To answer Sam McEvoy's question: Yes, it would have made better TV. Look at Stargate SG-1's seventh season ender for a prime example. That was good TV. The dogfight over Antarctica alone was worth the price of admission, so to speak. I just find it ironic that the early twenty-first-century humans in Stargate SG-1 put up more of a fight to defend their planet (granted, with technology "borrowed" from aliens, but the point is they made the effort) than did the mid-twenty-second-century humans of Star Trek: Enterprise.
But to tell you the God's honest truth, Sam, the episode as it aired was a huge letdown for me. When you have a season-long story arc revolving around protecting your planet from destruction and your race from genocide, I expect a little more firepower to be waiting for the enemy when they make their attack. Again, look at Stargate SG-1's episode "The Lost City" for a well done and exciting battle for Earth.
Sam's and Zippy's defense of the boarding action brings up another contention I have with the starship battles as written by the Star Trek writers. They rely too heavily on boarding actions, even when boarding actions are entirely unnecessary. And you can write an exciting battle scene without a boarding action. Luke Skywalker and Lando Calrissian each destroyed a Death Star in Star Wars and Return of the Jedi, respectively. And get this--they did it without leaving the cockpits of their ships. Yet, those were still exciting combat sequences.

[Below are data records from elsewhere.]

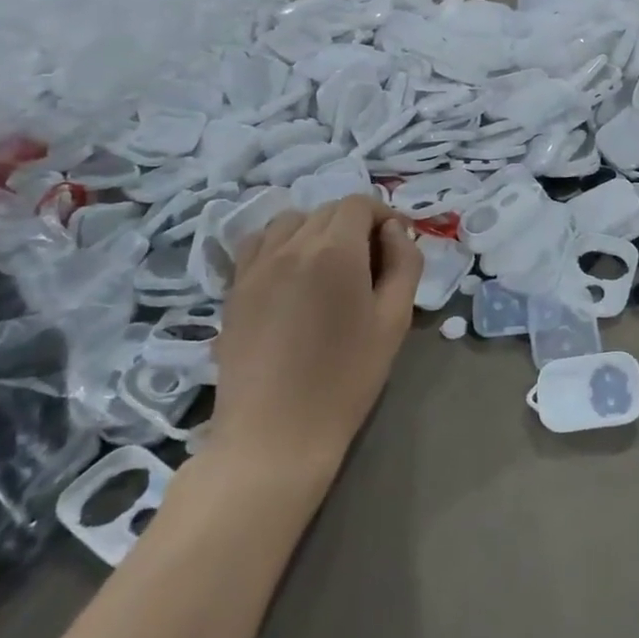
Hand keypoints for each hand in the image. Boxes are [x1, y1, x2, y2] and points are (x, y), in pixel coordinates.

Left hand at [211, 196, 421, 482]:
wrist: (275, 433)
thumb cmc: (346, 378)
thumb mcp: (394, 320)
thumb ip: (404, 263)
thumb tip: (394, 231)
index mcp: (335, 251)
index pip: (360, 204)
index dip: (383, 215)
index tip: (396, 243)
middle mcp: (290, 246)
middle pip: (327, 210)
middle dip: (355, 224)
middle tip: (370, 263)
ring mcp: (255, 266)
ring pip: (290, 221)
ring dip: (316, 230)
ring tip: (329, 266)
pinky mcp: (234, 288)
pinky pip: (258, 244)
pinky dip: (280, 244)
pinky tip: (292, 275)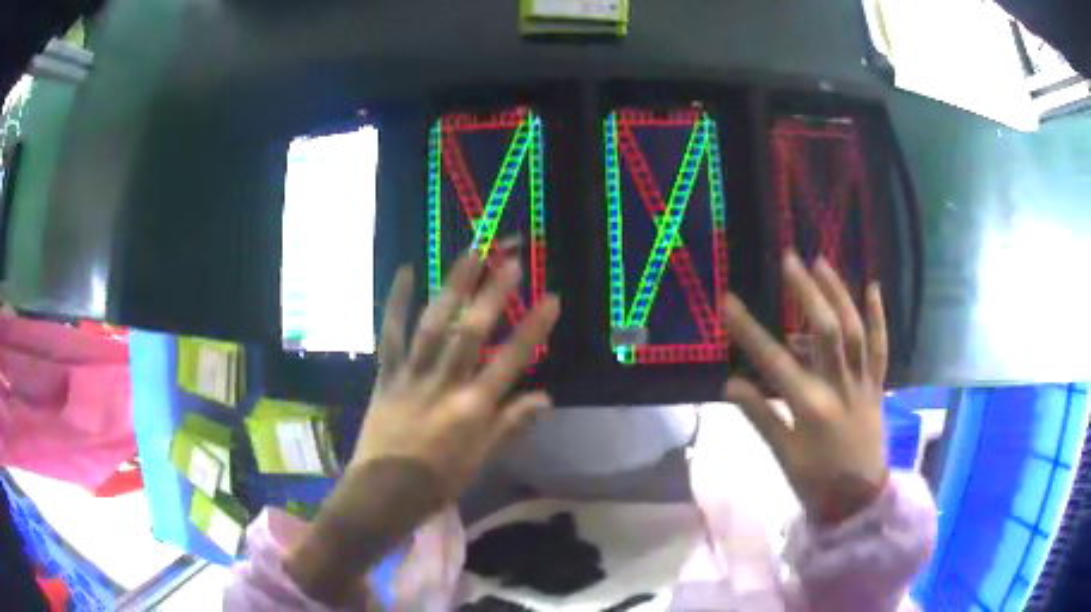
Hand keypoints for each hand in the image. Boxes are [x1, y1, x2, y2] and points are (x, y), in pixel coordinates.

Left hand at [355, 248, 558, 499]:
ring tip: (469, 254)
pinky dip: (397, 303)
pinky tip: (407, 272)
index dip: (533, 329)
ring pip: (434, 325)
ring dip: (452, 288)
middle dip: (493, 295)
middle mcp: (444, 385)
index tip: (551, 299)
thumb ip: (510, 426)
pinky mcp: (387, 375)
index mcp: (473, 410)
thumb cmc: (437, 483)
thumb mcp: (481, 461)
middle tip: (510, 260)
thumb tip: (545, 397)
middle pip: (470, 333)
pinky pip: (391, 335)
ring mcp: (412, 376)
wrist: (382, 493)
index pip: (510, 362)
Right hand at [722, 253, 887, 524]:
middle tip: (790, 260)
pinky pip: (880, 347)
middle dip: (807, 292)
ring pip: (854, 331)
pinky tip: (873, 287)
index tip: (729, 302)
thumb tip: (729, 384)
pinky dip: (878, 316)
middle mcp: (839, 387)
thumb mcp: (782, 456)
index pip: (774, 361)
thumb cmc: (816, 482)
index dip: (749, 330)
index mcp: (810, 407)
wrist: (859, 499)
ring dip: (839, 294)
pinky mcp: (877, 385)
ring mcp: (862, 383)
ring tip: (822, 263)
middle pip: (824, 331)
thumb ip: (760, 416)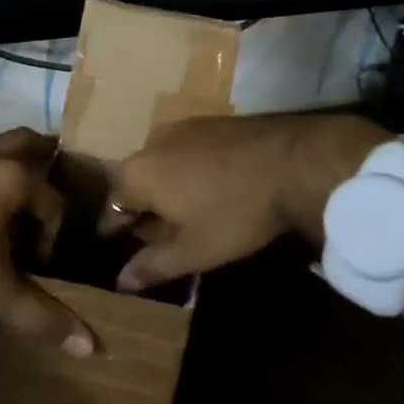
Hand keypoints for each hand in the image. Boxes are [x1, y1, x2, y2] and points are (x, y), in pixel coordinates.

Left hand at [0, 129, 95, 356]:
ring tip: (15, 204)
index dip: (53, 234)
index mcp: (10, 178)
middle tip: (50, 196)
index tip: (38, 263)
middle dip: (46, 163)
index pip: (53, 199)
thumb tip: (91, 347)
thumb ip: (43, 316)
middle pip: (30, 143)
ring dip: (13, 167)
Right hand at [98, 114, 389, 290]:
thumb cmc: (234, 212)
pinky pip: (186, 152)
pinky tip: (210, 188)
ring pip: (161, 165)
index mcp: (136, 174)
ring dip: (167, 189)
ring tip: (185, 213)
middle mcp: (150, 143)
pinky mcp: (209, 122)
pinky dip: (188, 172)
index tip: (114, 246)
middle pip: (135, 183)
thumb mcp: (193, 251)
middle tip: (157, 236)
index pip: (111, 207)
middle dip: (143, 209)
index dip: (114, 230)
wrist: (292, 161)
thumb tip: (121, 282)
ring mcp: (181, 128)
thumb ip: (152, 266)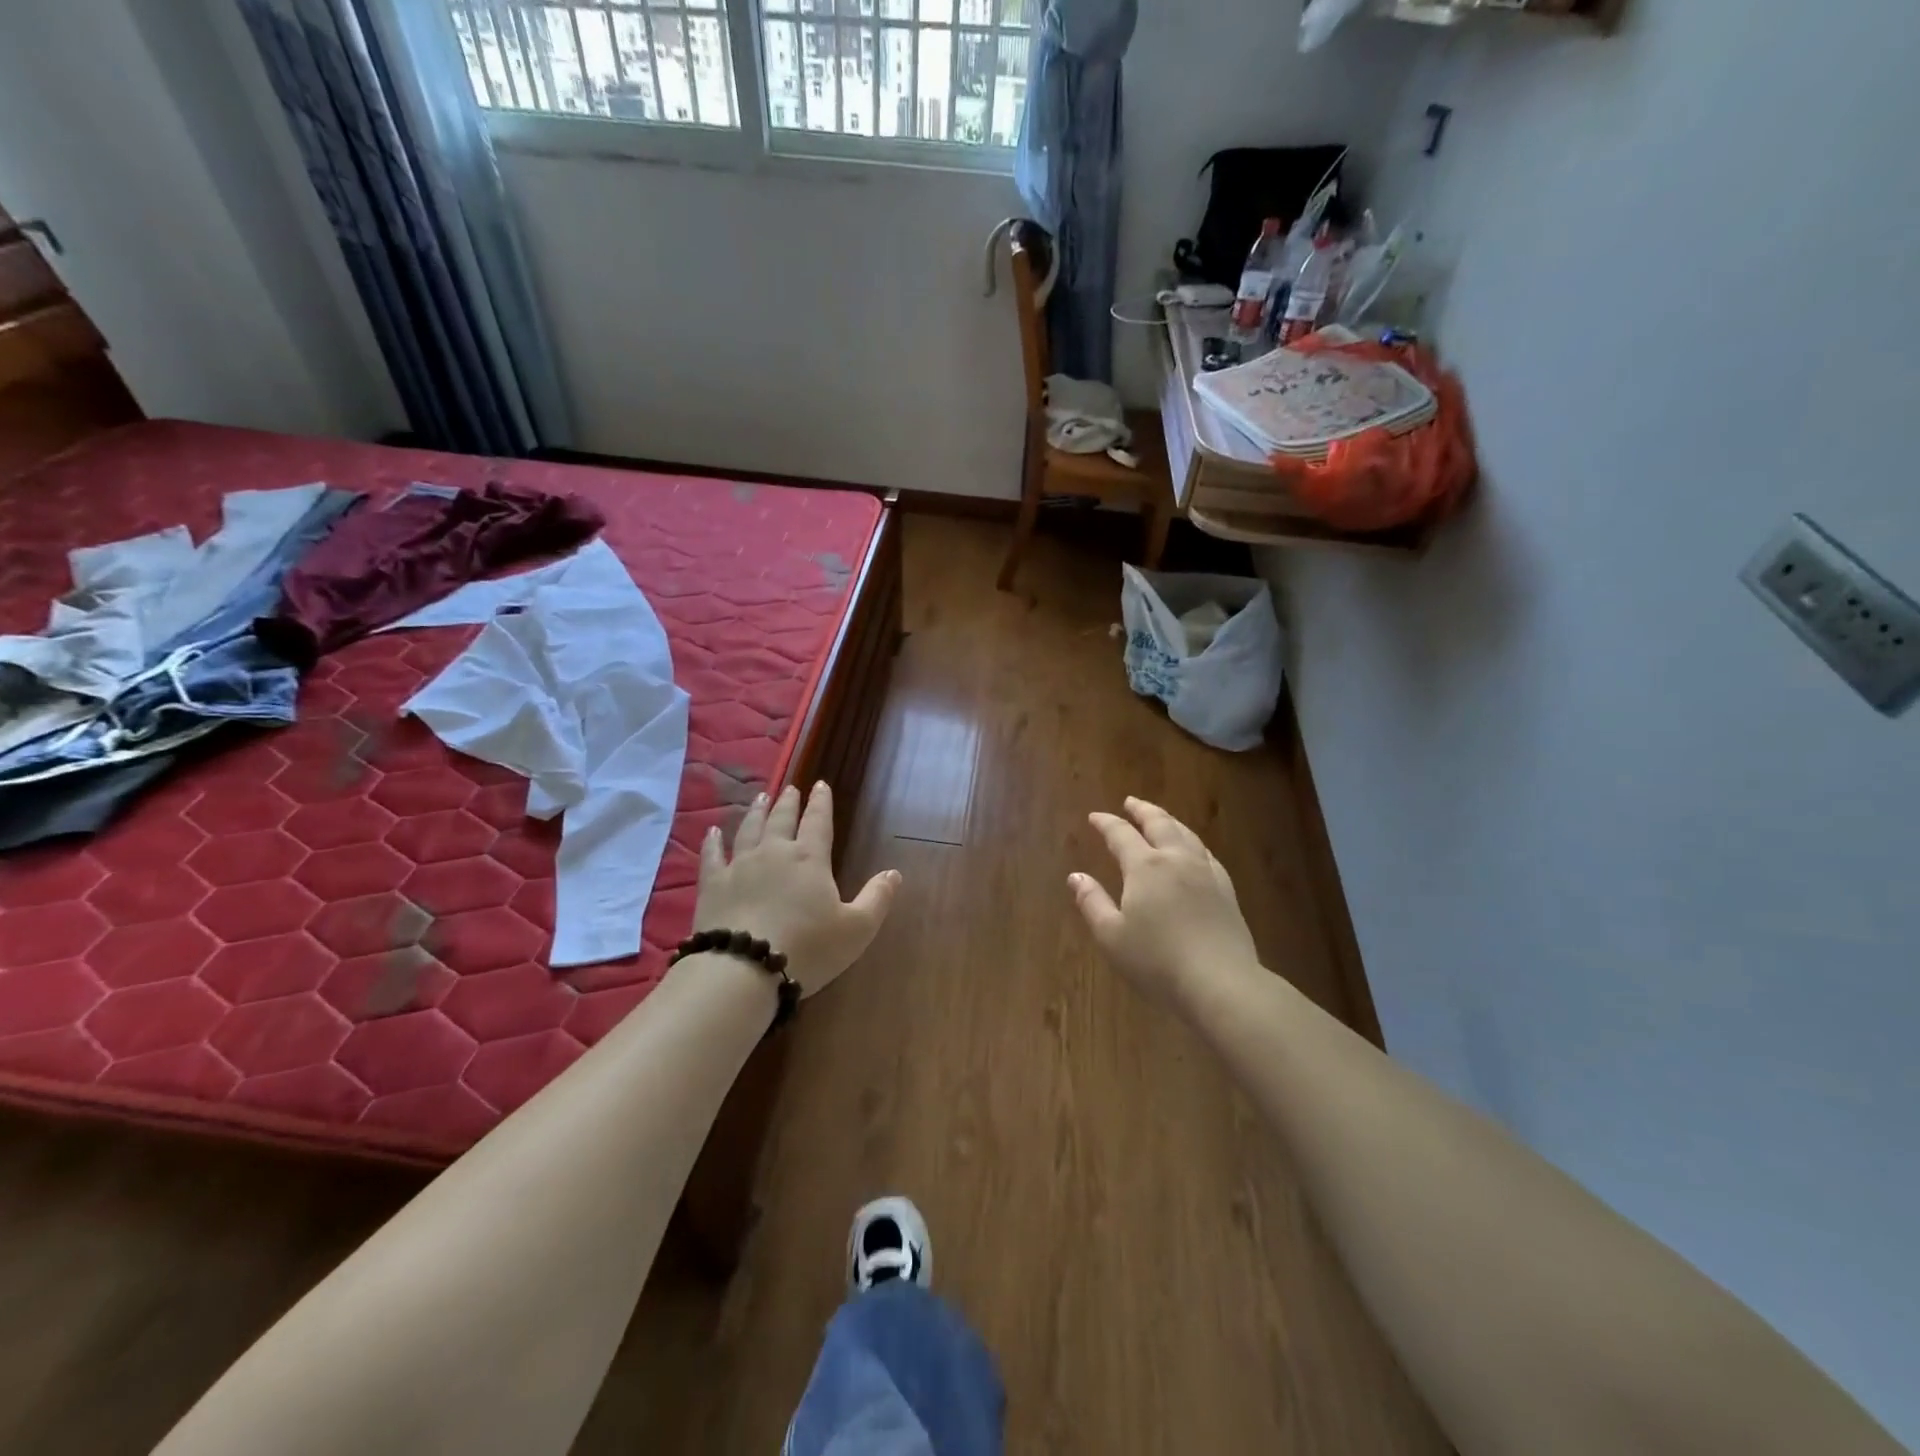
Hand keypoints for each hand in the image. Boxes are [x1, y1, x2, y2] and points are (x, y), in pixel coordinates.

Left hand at [695, 782, 899, 995]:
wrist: (744, 969)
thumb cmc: (808, 948)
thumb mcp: (857, 928)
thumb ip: (877, 898)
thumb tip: (894, 873)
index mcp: (810, 858)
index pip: (818, 821)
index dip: (821, 802)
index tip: (821, 785)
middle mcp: (774, 852)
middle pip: (781, 819)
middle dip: (788, 802)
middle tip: (790, 788)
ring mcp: (739, 866)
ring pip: (748, 830)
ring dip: (756, 812)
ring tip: (760, 798)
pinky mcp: (712, 886)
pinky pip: (711, 856)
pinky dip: (712, 842)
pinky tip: (712, 832)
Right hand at [1070, 797, 1261, 1013]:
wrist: (1221, 983)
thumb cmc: (1157, 962)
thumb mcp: (1112, 936)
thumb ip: (1092, 902)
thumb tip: (1075, 875)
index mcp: (1145, 867)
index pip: (1121, 835)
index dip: (1106, 823)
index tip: (1095, 816)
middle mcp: (1176, 860)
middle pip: (1159, 824)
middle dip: (1142, 810)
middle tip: (1131, 802)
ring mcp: (1206, 873)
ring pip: (1186, 834)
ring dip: (1169, 821)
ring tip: (1160, 818)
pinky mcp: (1226, 891)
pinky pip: (1207, 854)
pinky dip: (1193, 843)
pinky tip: (1194, 850)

The overuse of the boarding action became blatantly obvious in the episode "Twilight." That was one of those alternate timeline episodes (yet another overused device in Star Trek) where Archer loses his short term memory each day due to some weird out-of-the-spacetime-continuum microbes. In that alternate timeline, years after the Xindi succeed in destroying Earth and most human colonies, the remnants of humanity are taking refuge on Ceti Alfa V (yes, that Ceti Alfa V). The Xindi track these refugees down and attack. By the end of this alternate timeline scene the Enterprise is reduced to a wreck with no weapons and her bridge blasted to dust. So what do the Xindi do to complete the genocide of those humans still alive aboard Enterprise? Do they fire off a few more rounds to blow her and all aboard her to smithereens? No, they board her to kill the survivors face to face, thus risking their boarders to unnecessary harm by the Enterprise's defenders. Remember, the Xindi were out to eliminate humanity. What possible, logical reason would they have to board a dying ship that was a few gunfire blasts away from being space dust? The only plausible answer is so that the writers would have an excuse for a deck to deck phaser battle to kill off the alternate timeline main characters. And then we could get back to the real timeline where everyone is back to normal.
Who gives a damn about General Hammond, Katie? I do. He's one of my favorite Stargate SG-1 characters, second perhaps only to that ol' wise-ass Jack O'Neill, and I hate to see him go.
In regards to the Columbia popping up a lot in my works, it's pure happenstance. I named one of the ships in my original fic in honor of the lost space shuttle and her brave crew. In the ST:E episode when the Enterprise crew meets their descendants, I noted Hoshi's remark upon first seeing the second Enterprise that it was not the Columbia (i.e., NX-02). The end of season two showed the construction progress of NX-02, and it looked like she could be completed in a year. Especially if the shipyard crews were busting ass to complete her before the impending Xindi attack. That's how I ended up choosing Columbia for the main ship in this story.
Now on to the fic:
ALTERNATE SCENE FOR "TWILIGHT"
The Reptilian captain peered at the view screen, which showed the image of the battered Earth ship adrift without weapons, drives, or even a bridge. The Enterprise had been reduced to a hulk by the combined onslaught of the Xindi ships, and it was the last thing that stood between the Xindi and total annihilation of the humans living on the colony.
"Every human aboard that ship must die," the captain said. "Prepare a boarding party."
"Captain," the first officer said. "I have a better idea to eliminate the humans on that ship without risking our soldiers."
"What is it?"
The first officer gestured to a console. "With your permission?"
The captain nodded. The first officer moved to the console and shouldered aside the crewman who manned the station. He worked the controls, and a white hot flash of energy streaked between the Reptilian ship and the Earth ship. The beam drilled through the Enterprise's hull into the warp core. The Earth ship vanished in a white fireball.
The first officer looked to his captain in satisfaction.
"Set course for the colony," the captain said, feeling a little foolish for even thinking of an unnecessary boarding action.
Note: yes, probably not as exciting as showing the Xindi stalking the last of the humans phase pistol to phase pistol, but if you're out to kill an entire race wouldn't you do it the easiest possible way with the least risk to those of your own race?